Quando, em 1952, o escritor franco-argelino Albert Camus escreve um comentário sobre Melville todas essas características acima listadas são observadas. Só que ele também segue adiante: “podemos dizer que ele escreveu senão o mesmo livro infinitamente recomeçado”. Ao contrário de encontrar nisso um demérito, Camus assinala o lirismo dos escritos do autor norte-americano e o fato de que, em seus livros, crianças e sábios encontram alimento. E é definitivo ao estabelecer a importância de Melville como gênio da narrativa: “O criador de mitos só atinge a genialidade na medida em que os inscreve na espessura da realidade, e não nas fugidias da imaginação”.

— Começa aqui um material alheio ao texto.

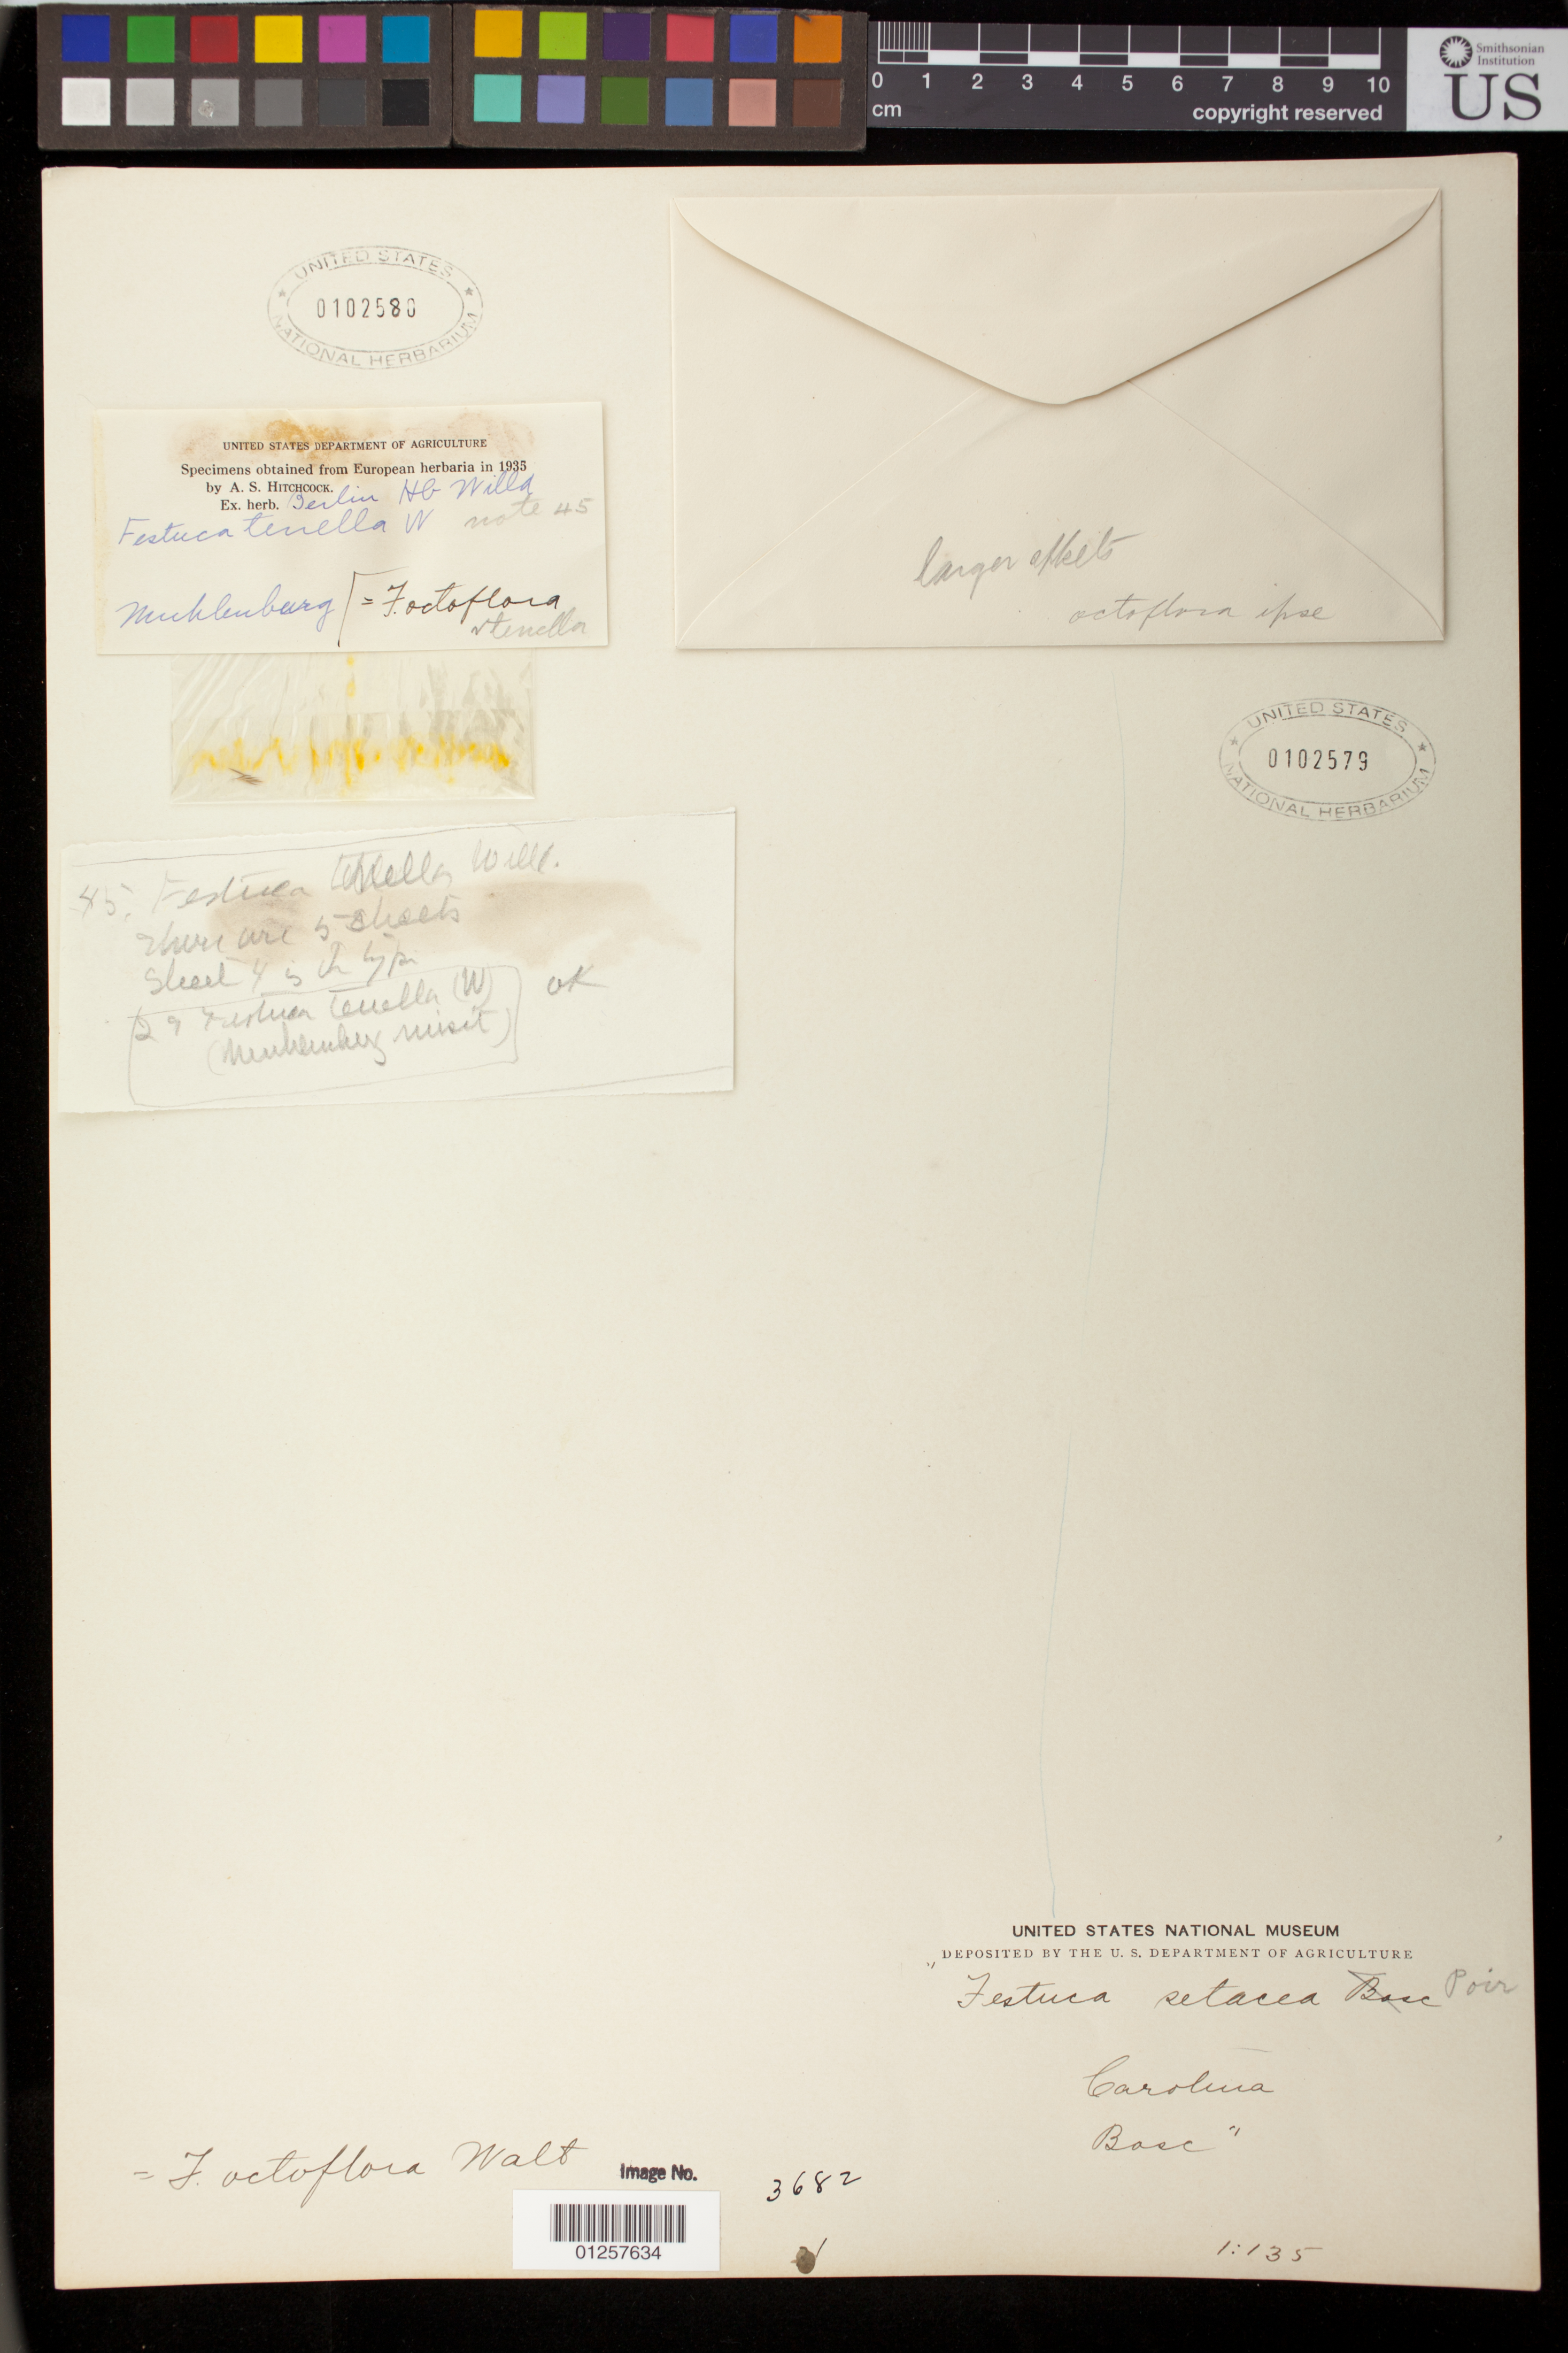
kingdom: Plantae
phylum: Tracheophyta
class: Liliopsida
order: Poales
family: Poaceae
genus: Festuca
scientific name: Festuca setacea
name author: Poir.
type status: Type Fragment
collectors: L. A. G. Bosc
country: United States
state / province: South Carolina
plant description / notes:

A morte de Herman Melville foi registrada em uma nota lacônica pelo The New York Times. Aos 72 anos, o escritor estava longe de participar do jet set literário do seu tempo a ponto de seus livros estarem fora de catálogo desde 1876. A mudança dessa trajetória de ostracismo contínuo só começou a ser revertida em 1921, quando o professor Raymond Weaver ajudou a reestabelecer a relevância de Melville com a biografia Herman Melville: Man, mariner and mystic. O livro resgata toda a jornada do escritor, da ascensão dos primeiros anos à obscuridade no capítulo final de sua vida. E foi no processo de pesquisa que Weaver teve acesso aos papéis do romancista e descobriu a joia Billy Budd. Essa relevância tardia, que para alguns é a prova incontestável de que a literatura de qualidade conta com o tempo a seu favor, sugere a existência de obras que importam para além das aparências primeiras. No caso do escritor norte-americano, as longas descrições de ambientes e a intensidade da contextualização fizeram dele um autor interessado apenas nos detalhes. Seu grande tema, no entanto, sempre foi a condição humana em circunstâncias extremas.
[1] Lá fora, no mar/ é o único lugar que, sinceramente/ eu posso sentir alguma paz para pensar/ Você sabe, está ficando difícil voar. Trecho da canção I’m outta time, do Oasis, composta por Liam Gallagher.
[2] Esse comentário consta do texto Hawthorne and His Mosses, publicado em agosto de 1850 para a Literary Review.